If you are a property owner, you can be held liable if a person is injured on your property due to a hazardous or dangerous condition. When you have coverage, the insurance company will settle the matter and provide the injured party with some settlement amount. However, in many instances, slip and fall cases are frivolous and the insurance company will not pay anything, and the case will go to trial. Liability is difficult to prove, since there are many strong defenses in slip and fall cases, where it can be alleged that the victim was:
- Not exercising normal attention
- Walking very fast
- Did not read the warning sign
- Was wearing the wrong type of footwear
- Rushed into a sharp turn
- The slippery floor was obvious and the victim failed to notice it
- The accident occurred immediately after the hazardous situation came into being and the property owner did not have time to clear it up
- The victim was wearing sunglasses and hence his vision was impaired to notice things clearly
In most instances, the property owner can claim that the hazardous condition had been there for a short time, and the victim had the accident before it could be rectified.
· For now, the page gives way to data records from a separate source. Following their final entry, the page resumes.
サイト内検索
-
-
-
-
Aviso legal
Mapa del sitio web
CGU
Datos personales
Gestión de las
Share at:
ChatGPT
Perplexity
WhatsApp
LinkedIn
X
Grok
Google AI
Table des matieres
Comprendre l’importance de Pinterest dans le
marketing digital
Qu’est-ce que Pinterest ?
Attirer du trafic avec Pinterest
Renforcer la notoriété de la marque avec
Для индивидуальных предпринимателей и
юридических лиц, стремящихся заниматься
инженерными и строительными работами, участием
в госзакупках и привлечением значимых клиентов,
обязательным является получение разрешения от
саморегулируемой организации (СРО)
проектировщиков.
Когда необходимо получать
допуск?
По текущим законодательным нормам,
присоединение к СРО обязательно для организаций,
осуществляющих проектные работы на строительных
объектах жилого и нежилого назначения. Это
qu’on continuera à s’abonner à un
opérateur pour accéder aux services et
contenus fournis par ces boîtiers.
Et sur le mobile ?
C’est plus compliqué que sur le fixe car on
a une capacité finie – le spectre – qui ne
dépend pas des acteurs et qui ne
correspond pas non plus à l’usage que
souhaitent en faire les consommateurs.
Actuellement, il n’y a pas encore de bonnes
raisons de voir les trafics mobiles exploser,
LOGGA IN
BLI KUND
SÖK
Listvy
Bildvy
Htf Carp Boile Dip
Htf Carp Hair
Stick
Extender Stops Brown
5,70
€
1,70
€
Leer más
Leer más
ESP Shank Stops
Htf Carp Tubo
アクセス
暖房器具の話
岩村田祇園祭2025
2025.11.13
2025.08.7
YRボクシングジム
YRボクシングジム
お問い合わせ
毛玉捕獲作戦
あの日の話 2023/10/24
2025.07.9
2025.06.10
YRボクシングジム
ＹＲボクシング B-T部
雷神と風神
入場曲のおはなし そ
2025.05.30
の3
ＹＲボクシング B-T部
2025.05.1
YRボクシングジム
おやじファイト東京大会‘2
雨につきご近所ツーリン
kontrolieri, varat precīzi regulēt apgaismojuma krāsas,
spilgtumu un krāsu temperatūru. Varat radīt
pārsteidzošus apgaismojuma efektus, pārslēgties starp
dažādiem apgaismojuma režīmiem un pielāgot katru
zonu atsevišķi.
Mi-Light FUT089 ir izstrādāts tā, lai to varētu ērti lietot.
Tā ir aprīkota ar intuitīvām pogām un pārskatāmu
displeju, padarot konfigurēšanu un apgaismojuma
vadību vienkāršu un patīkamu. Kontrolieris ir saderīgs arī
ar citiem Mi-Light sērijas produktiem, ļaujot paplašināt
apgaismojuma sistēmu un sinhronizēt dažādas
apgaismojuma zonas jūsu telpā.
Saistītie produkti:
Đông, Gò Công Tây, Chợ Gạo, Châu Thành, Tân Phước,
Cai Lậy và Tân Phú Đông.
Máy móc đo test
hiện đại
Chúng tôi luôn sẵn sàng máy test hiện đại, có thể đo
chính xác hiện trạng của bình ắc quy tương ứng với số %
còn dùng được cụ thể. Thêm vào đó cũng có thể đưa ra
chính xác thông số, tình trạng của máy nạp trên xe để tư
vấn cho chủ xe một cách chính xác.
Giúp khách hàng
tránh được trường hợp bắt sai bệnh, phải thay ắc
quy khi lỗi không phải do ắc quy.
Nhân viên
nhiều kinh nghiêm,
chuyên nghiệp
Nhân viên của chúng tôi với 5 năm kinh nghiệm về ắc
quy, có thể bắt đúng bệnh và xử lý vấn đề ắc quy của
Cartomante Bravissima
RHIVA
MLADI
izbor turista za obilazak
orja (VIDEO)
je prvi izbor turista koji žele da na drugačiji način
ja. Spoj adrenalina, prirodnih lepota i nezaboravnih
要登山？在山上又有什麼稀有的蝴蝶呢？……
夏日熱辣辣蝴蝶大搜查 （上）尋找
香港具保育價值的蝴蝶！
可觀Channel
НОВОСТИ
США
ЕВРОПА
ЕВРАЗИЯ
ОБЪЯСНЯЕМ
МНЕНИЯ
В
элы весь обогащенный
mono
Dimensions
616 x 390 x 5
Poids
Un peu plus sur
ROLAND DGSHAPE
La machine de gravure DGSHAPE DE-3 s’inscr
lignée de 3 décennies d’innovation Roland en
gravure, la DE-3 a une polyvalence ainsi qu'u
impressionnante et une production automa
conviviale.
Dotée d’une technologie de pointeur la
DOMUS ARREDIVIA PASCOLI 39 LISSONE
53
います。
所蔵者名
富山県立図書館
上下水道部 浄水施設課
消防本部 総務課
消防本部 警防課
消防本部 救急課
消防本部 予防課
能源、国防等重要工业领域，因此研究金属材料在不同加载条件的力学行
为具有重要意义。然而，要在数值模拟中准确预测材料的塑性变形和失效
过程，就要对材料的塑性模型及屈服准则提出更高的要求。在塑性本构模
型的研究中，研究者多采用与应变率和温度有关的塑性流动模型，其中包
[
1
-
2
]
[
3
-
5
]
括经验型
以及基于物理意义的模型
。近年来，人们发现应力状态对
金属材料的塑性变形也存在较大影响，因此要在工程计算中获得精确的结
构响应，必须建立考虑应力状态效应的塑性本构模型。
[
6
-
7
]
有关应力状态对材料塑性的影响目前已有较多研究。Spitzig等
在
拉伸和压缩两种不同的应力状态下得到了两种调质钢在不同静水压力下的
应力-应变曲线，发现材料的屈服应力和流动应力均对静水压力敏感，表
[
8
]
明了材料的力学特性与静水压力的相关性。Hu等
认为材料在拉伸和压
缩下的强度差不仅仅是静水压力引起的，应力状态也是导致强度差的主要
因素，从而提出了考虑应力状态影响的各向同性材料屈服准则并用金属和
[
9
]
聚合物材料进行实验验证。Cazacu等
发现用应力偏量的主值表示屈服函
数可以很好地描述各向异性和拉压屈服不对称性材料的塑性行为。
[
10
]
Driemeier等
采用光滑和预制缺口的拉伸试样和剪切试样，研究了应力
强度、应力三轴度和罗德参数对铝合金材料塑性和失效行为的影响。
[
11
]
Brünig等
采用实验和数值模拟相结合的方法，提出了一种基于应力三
For instance, if the victim slipped on a water spill, the property owner can claim there was no way of avoiding the spill and the victim slipped before the water could be cleared.
This is where the video tape of the store owner can exonerate them. This is also where witnesses may become of some help either for the property owner or the person that slipped and was injured as a result.
Another strong defense is the state of mind of the victim. A property owner can claim the dangerous situation was obvious, and it could have been avoided if the victim had been attentive or careful. Using such defenses, the property owner can have the case dismissed or will at least be able to prove that the victim was partially responsible for the fall and therefore the liability should be significantly reduced.